**PROVIDED DATA:**
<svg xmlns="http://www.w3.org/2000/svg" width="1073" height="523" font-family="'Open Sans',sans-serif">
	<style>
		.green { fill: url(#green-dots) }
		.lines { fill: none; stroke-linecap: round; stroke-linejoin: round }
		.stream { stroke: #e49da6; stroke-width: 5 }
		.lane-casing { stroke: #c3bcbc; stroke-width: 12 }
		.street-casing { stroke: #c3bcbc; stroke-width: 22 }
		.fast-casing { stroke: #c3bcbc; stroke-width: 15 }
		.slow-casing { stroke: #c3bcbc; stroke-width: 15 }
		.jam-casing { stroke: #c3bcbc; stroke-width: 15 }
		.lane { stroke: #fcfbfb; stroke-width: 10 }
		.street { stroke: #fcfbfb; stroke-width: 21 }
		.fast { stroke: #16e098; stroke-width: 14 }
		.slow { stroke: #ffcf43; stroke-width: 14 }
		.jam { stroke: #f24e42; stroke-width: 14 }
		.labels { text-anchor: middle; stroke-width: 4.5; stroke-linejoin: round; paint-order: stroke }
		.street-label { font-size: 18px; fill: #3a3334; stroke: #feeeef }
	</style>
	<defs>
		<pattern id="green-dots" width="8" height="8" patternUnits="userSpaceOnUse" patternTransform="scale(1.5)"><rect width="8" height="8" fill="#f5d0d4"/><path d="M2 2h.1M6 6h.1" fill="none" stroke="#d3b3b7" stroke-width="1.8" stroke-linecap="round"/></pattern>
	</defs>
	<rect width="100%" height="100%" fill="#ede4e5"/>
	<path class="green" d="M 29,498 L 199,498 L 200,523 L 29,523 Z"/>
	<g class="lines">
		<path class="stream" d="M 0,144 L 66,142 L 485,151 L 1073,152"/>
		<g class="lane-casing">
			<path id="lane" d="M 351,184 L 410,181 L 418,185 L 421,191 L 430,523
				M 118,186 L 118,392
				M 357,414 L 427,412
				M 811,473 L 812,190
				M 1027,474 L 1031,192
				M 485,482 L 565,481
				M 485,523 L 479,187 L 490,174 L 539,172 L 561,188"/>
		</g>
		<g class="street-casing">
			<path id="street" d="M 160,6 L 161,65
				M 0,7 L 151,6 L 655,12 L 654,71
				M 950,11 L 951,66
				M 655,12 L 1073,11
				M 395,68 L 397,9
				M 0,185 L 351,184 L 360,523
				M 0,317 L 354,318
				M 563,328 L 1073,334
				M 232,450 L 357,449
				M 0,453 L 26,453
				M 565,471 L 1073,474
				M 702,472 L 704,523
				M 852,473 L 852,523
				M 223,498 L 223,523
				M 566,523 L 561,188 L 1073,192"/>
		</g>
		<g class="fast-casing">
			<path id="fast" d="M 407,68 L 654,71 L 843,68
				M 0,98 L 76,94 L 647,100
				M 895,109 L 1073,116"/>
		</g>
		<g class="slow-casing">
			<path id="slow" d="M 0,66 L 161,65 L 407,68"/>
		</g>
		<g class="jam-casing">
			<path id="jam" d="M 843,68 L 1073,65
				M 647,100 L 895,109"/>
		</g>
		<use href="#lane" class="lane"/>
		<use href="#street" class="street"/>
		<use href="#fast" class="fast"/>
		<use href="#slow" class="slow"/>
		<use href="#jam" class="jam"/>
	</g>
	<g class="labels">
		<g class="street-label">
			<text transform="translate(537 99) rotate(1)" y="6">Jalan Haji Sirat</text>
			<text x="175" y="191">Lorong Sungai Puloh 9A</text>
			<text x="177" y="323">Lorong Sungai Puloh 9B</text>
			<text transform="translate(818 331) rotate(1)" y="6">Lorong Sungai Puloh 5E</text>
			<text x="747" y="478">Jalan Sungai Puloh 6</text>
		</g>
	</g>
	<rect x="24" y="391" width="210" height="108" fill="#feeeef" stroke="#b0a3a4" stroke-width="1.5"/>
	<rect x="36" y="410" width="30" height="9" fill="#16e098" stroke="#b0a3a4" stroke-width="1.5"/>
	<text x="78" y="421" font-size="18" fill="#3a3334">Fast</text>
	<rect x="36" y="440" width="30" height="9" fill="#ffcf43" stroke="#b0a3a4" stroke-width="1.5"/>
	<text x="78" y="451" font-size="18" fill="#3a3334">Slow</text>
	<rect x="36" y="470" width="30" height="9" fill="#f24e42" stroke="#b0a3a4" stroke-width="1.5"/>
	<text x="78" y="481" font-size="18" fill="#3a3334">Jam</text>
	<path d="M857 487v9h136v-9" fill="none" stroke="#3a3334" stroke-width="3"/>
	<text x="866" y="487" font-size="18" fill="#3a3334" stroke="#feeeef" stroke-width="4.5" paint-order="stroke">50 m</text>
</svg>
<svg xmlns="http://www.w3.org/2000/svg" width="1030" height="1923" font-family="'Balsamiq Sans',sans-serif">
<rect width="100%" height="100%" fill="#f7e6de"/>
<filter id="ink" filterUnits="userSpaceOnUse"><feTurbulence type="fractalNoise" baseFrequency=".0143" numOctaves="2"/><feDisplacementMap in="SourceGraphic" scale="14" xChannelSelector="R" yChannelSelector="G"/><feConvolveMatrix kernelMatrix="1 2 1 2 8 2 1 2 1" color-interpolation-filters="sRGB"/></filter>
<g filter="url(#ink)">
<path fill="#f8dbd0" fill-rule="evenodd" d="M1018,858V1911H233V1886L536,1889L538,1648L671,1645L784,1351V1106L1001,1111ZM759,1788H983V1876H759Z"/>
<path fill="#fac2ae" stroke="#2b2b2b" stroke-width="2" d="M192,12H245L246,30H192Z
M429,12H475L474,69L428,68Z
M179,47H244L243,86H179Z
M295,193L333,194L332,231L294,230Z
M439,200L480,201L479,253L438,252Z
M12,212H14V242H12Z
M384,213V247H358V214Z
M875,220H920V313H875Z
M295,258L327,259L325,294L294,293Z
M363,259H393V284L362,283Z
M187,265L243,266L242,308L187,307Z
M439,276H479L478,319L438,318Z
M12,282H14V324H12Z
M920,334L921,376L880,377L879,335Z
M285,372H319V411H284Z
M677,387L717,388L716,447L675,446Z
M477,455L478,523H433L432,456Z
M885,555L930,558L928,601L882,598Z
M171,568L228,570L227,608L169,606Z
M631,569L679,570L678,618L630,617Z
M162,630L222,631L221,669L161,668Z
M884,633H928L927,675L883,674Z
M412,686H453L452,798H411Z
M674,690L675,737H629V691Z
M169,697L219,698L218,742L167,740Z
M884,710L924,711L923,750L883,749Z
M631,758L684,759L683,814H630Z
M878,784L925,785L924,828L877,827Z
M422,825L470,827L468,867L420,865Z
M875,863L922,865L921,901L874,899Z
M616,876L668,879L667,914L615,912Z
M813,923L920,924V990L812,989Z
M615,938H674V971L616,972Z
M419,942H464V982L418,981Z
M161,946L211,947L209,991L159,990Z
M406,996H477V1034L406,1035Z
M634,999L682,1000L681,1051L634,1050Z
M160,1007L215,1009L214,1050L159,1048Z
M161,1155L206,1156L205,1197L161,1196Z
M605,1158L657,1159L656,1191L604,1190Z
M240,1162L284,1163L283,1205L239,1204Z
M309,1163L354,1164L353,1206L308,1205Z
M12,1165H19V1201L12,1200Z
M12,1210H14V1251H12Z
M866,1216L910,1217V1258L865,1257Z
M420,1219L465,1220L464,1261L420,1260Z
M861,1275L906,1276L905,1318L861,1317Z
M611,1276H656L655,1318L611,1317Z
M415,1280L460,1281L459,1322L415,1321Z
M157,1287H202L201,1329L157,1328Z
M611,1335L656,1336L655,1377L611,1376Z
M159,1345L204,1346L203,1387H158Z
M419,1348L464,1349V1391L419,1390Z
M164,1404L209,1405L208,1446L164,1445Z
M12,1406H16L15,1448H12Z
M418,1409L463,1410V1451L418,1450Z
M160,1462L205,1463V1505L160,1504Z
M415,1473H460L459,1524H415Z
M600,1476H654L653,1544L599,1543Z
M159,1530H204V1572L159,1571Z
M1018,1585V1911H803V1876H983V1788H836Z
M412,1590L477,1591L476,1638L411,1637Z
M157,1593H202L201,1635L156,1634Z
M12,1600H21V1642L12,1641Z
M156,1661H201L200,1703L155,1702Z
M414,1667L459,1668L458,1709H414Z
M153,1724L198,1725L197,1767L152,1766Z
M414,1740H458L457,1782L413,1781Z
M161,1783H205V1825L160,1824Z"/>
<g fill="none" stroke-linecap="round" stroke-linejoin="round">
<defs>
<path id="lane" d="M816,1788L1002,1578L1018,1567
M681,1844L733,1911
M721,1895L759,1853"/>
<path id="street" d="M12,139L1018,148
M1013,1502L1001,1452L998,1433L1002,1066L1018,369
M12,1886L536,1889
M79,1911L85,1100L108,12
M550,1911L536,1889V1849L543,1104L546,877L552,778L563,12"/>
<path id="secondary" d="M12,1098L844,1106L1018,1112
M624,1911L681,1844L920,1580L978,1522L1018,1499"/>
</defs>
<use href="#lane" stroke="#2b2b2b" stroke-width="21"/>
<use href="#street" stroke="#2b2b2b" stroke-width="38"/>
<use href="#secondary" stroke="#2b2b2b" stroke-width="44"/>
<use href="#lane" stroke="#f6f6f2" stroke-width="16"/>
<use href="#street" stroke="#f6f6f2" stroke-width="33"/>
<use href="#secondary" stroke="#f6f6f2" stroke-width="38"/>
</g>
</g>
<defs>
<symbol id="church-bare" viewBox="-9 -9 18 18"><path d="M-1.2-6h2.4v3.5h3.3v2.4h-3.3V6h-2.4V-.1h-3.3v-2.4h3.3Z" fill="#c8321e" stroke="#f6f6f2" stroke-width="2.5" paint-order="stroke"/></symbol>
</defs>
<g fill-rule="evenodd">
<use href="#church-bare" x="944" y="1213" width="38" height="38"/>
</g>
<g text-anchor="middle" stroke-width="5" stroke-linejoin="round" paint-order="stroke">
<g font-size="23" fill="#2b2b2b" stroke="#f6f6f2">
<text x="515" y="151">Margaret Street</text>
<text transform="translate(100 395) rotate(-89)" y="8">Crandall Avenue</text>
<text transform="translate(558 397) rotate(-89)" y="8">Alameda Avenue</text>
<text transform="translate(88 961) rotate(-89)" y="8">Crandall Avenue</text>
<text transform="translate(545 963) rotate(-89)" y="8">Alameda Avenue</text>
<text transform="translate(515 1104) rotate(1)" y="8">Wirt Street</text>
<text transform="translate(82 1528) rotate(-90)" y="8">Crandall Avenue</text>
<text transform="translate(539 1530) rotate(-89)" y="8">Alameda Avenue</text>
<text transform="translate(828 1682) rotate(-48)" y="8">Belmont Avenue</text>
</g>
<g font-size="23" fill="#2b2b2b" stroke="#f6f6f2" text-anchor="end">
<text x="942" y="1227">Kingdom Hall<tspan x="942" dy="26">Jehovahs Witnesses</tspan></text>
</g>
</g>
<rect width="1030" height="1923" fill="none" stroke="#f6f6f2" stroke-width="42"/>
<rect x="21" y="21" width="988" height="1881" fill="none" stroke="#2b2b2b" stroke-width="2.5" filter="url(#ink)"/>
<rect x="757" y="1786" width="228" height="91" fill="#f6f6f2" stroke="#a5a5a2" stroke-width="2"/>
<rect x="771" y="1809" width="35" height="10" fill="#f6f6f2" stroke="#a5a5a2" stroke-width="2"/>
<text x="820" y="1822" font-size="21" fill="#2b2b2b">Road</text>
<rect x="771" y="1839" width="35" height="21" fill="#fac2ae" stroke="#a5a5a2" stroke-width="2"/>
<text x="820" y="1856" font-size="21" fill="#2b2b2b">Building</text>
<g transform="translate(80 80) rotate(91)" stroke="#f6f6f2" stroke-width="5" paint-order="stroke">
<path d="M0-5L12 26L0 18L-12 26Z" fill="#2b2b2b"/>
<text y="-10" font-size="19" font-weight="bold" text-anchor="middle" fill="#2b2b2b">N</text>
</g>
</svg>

**TASK GOAL:** Copy each line of the listing that holds the word "lines".

**RESPONSE:**
		.lines { fill: none; stroke-linecap: round; stroke-linejoin: round }
	<g class="lines">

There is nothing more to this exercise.